[[ DATASET SECTION open ]]
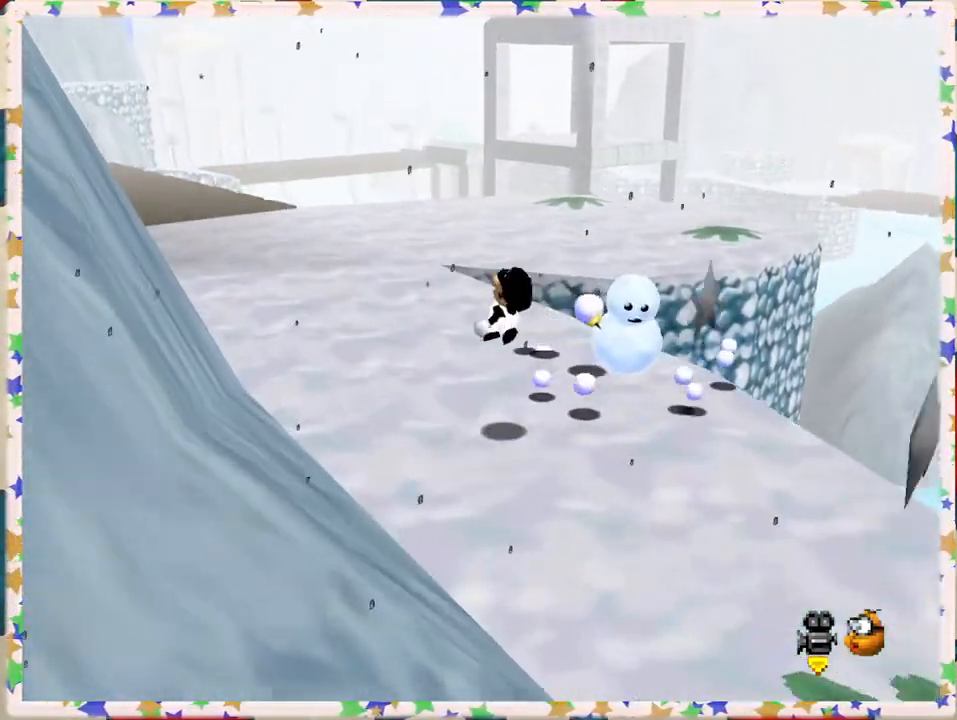
{"buttons": [], "left_stick": "up", "events": [[117, "left_stick", "center"], [200, "left_stick", "right"], [283, "C_LEFT", "down"], [400, "C_LEFT", "up"], [450, "left_stick", "up"]]}
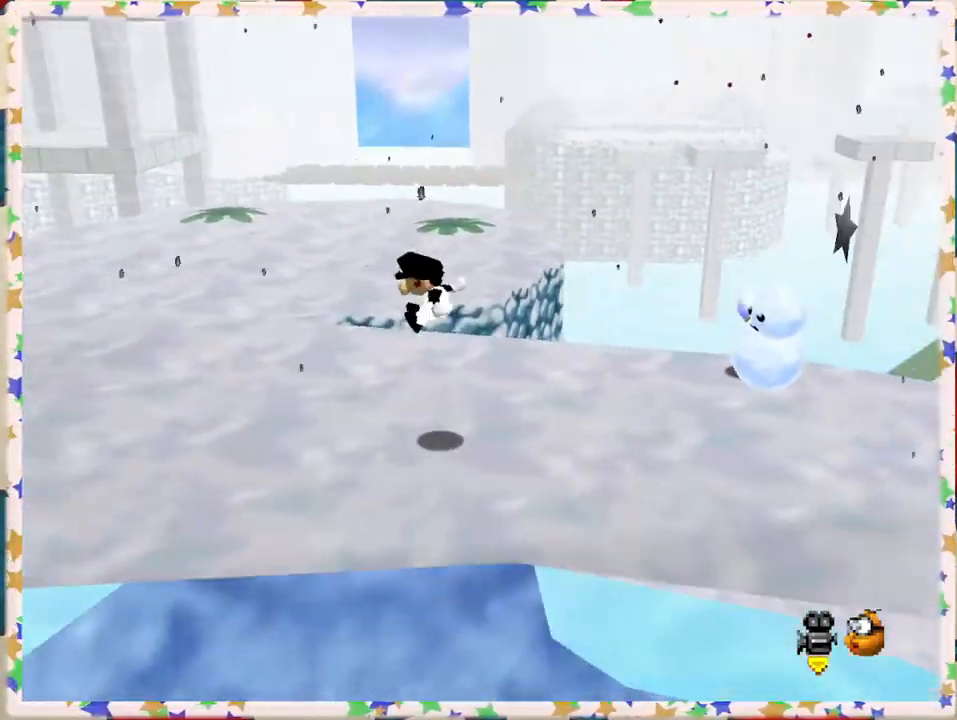
{"buttons": [], "left_stick": "up-left", "events": [[100, "left_stick", "up-left"]]}
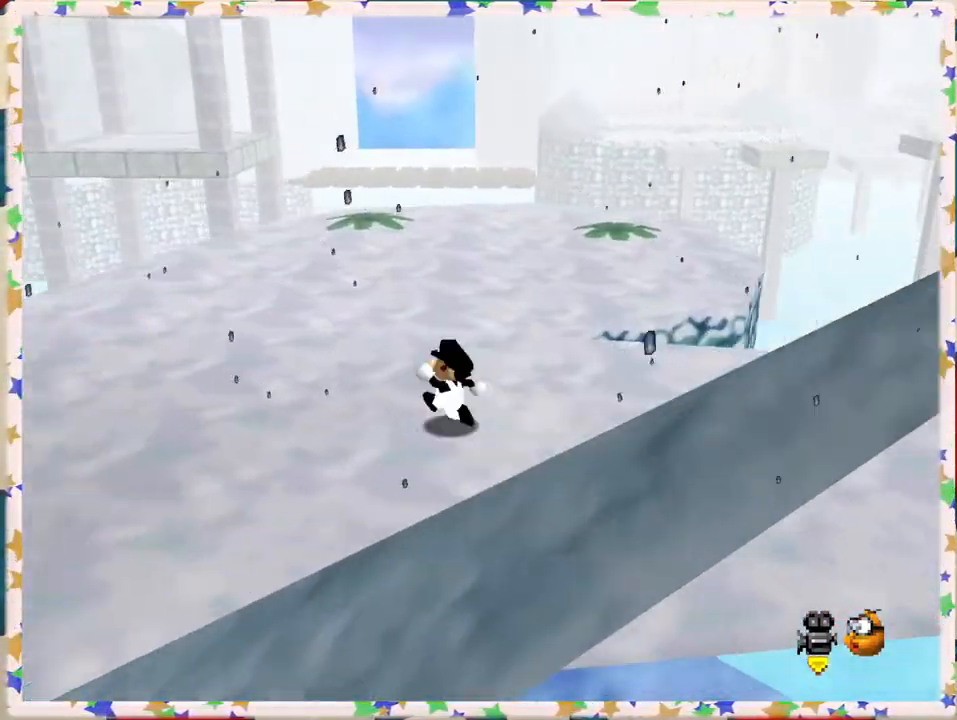
{"buttons": ["C_RIGHT"], "left_stick": "up", "events": [[400, "left_stick", "up"], [483, "C_RIGHT", "down"]]}
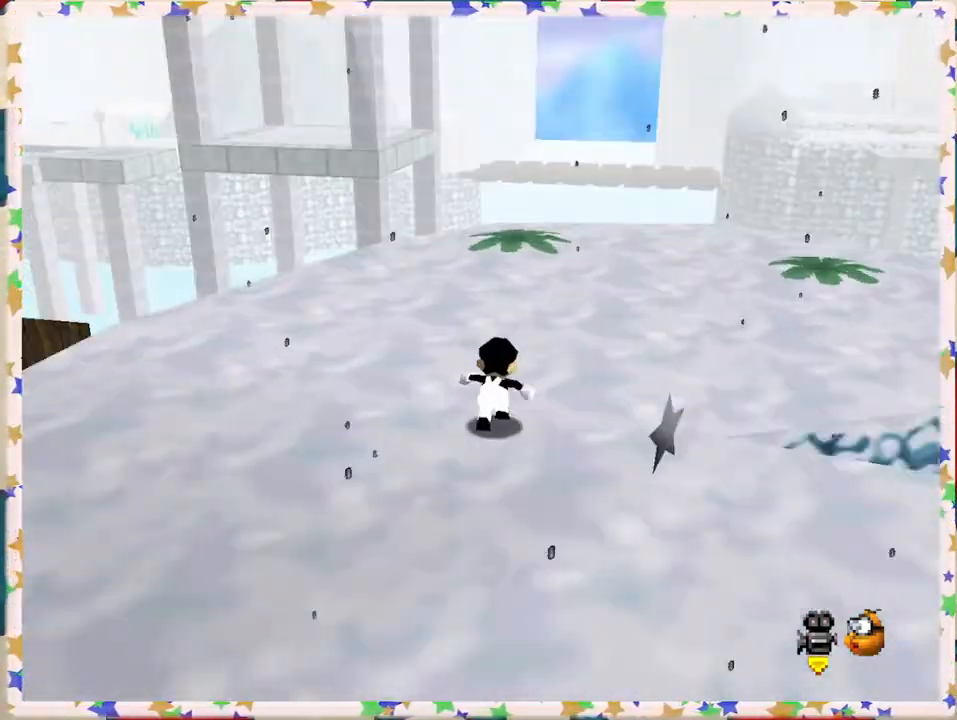
{"buttons": [], "left_stick": "up", "events": [[83, "C_RIGHT", "up"], [217, "C_RIGHT", "down"], [283, "left_stick", "up-right"], [333, "C_RIGHT", "up"], [450, "left_stick", "up"]]}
[[ DATASET SECTION closed ]]
WHAT THE EXERCISE ASKS:
Each line above that holds the string "down" should be copied and shown.

WORKED SOLUTION:
{"buttons": [], "left_stick": "up", "events": [[117, "left_stick", "center"], [200, "left_stick", "right"], [283, "C_LEFT", "down"], [400, "C_LEFT", "up"], [450, "left_stick", "up"]]}
{"buttons": ["C_RIGHT"], "left_stick": "up", "events": [[400, "left_stick", "up"], [483, "C_RIGHT", "down"]]}
{"buttons": [], "left_stick": "up", "events": [[83, "C_RIGHT", "up"], [217, "C_RIGHT", "down"], [283, "left_stick", "up-right"], [333, "C_RIGHT", "up"], [450, "left_stick", "up"]]}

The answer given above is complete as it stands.